About

Lebanese Fine Wines Ltd

Welcome to our website, we aim to provide the on and off trade with a comprehensive list of Lebanese wines. With many years of experience in Drink industry, Lebanese Fine Wines supplies the best Lebanese Wines to customers throughout the UK. Founded in 2010, the business is based in West London

The company provides an expert source of fine wines to their valued customers. The service is intended to offer a wide range of wines and the knowledge base to help clients to purchase the best wines for their requirements.

The company supplies a wide range of Lebanese Wines that are sourced from vineyards that would not necessarily be found by larger chains and ensure that the customer appreciates the different qualities that each product has to offer. The products include Red, White, Rose and our National Drinks Arak , making them perfect for passionate wine connoisseurs and interested newcomers alike, and they are available from the website or over the phone.
Lebanese Fine Wines Ltd has an expanding customer base, located around UK including restaurants, private clubs, and private clients.
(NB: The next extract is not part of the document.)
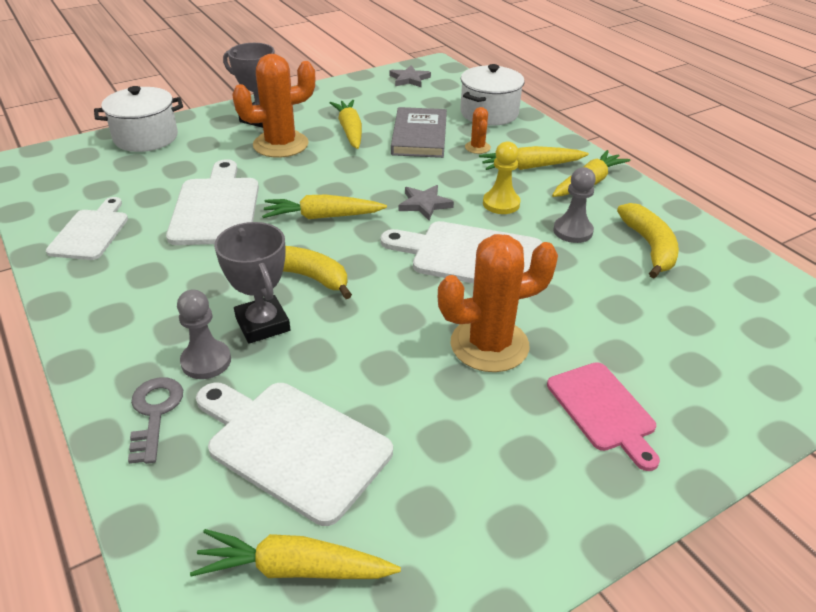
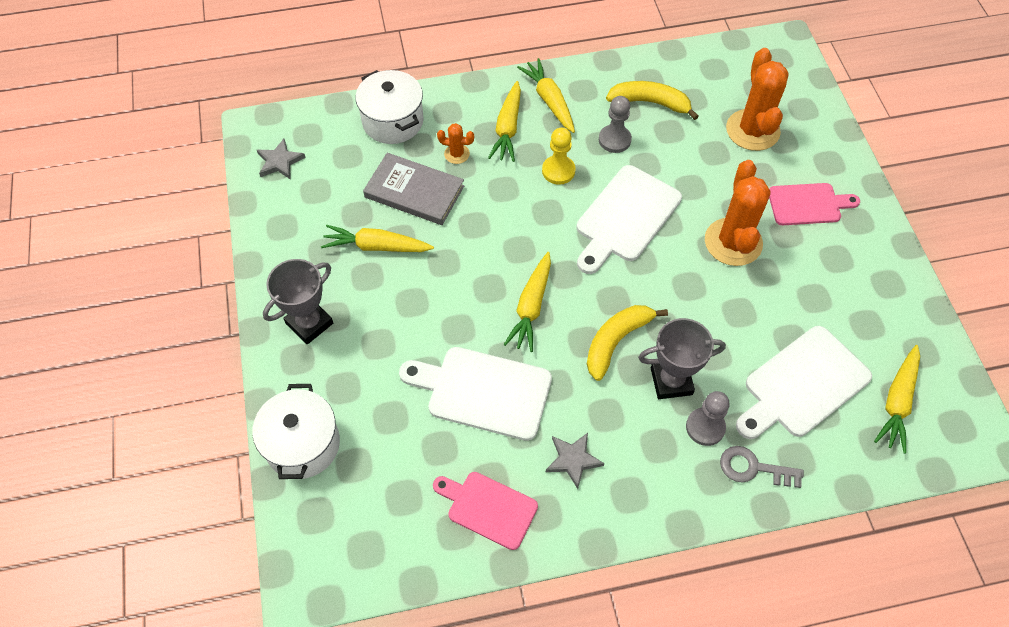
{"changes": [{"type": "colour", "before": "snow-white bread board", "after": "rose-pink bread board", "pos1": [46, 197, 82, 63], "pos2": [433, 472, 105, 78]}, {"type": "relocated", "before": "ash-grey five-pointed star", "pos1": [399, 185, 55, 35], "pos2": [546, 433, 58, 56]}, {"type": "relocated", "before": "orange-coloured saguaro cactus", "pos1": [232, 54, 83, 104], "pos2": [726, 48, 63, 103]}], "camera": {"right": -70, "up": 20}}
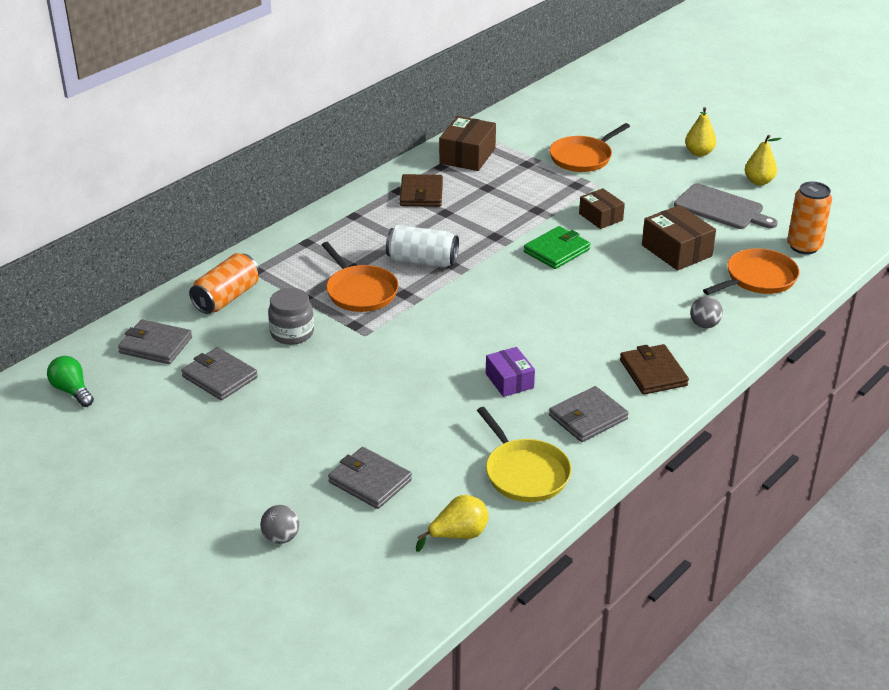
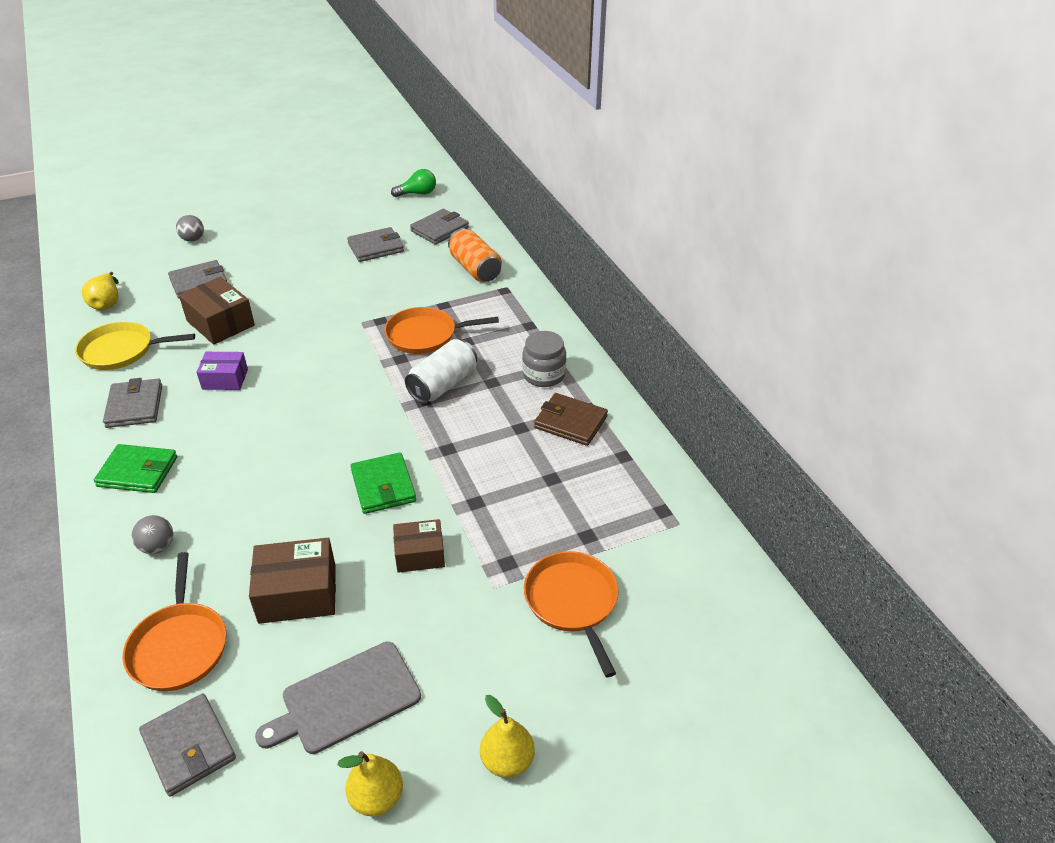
{"changes": [{"type": "colour", "before": "brown billfold", "after": "leaf-green billfold", "pos1": [620, 344, 69, 51], "pos2": [94, 444, 83, 49]}, {"type": "exchanged", "before": "orange-coloured soda can", "after": "ash-grey billfold", "pos1": [787, 182, 45, 72], "pos2": [139, 693, 97, 103]}, {"type": "relocated", "before": "brown package", "pos1": [439, 116, 57, 55], "pos2": [179, 277, 76, 67]}, {"type": "relocated", "before": "ash-grey jar", "pos1": [268, 288, 46, 57], "pos2": [522, 331, 44, 56]}], "camera": {"right": 115, "up": 5}}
We are pleased to design and print customers’ wine lists.

History of Lebanese Wine

With wine making tradition dating back 5,000 years the Phoenicians, the ancient dwellers of Lebanon, were tending vineyards, making wine and trading with other major cities long before the Greeks and Romans. And it was here that later Jesus changed water into wine, performing his first miracle at the wedding of Cana.

The term wine, or Cherem in Phoenician, is derived from a Phoenician word referring specifically to the fermentation of grapes. Wines were a specialty of the Phoenicians and their ancient Ugaritic poetry and epics mentioned wine with ringing praise. The Rapiuma and others were specific in identifying the choice wine of Lebanon as being one nurtured by their god El and fit for gods and kings. They must have learned about wine from earlier civilizations; however, they perfected viticulture and oenology so that Phoenician wines became prized commodities of the ancient world and a major source of revenue in their exports.
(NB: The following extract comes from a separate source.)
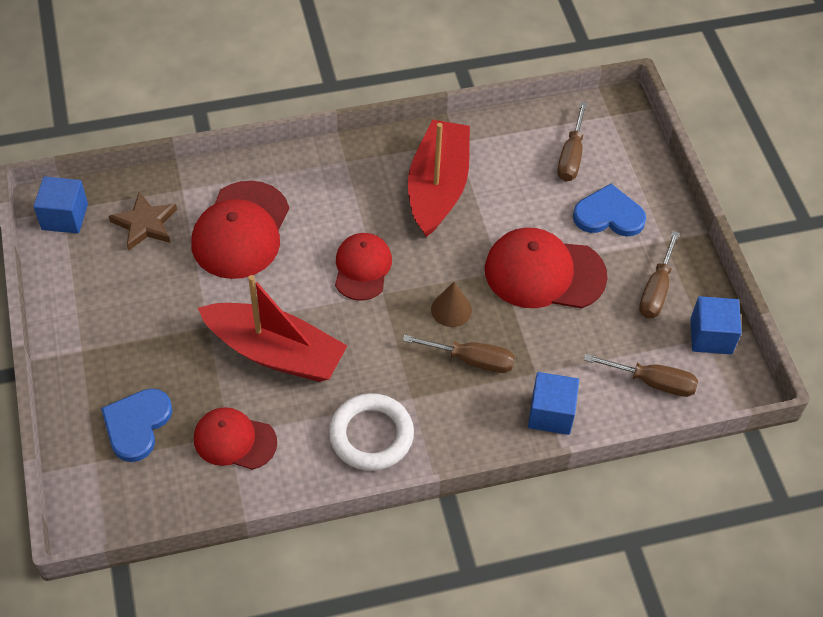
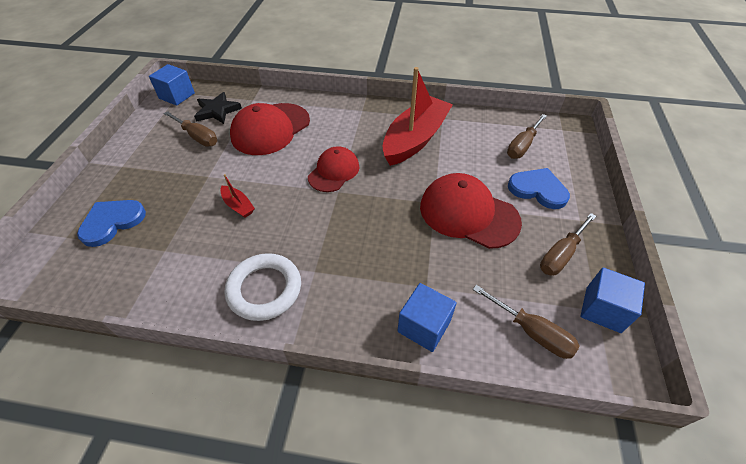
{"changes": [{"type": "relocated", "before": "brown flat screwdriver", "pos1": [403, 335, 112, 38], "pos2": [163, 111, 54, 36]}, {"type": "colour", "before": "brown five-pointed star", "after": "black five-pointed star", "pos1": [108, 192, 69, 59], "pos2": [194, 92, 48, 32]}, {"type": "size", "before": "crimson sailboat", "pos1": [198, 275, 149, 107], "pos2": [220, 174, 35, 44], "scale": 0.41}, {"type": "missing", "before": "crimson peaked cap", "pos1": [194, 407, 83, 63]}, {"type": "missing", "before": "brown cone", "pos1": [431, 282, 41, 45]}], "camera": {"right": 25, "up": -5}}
The Phoenician Canaanites were avid wine drinkers. The Bible mentions that the Phoenician Canaanite Melchizedek, King of Salem (King of Jerusalem) and Priest of the Most High God (El Elion), offered bread and wine to Abraham and Ezekiel refers to the wine of Helbon as a unique commodity. The village of Qana (Cana) where Jesus turned water into wine at the wedding feast was a town near Tyre (south Lebanon), Phoenicia and not elsewhere. Also, wine was central to the Passover observance among the Jews and continues to be so. It was served for the Passover of the Last Supper betwixt Jesus and his disciples and continues to be central to Christian Eucharistic liturgy of the Mass.

In Greek couldn’t offer vintages to compare with the Phoenicians until much later. At the table, most people drank their wine mixed with water, quite frequently half and half. So the opportunity to drink pure wine at a ritual was a special occasion. This is why getting drunk was so special and originally considered a spiritual state, in which deities could talk or act through the person in that condition. Some scholars believe that Dionysus was originally from the Middle East, home of wine and ecstatic worship. Also, in pagan worship, wine was used to anoint idols.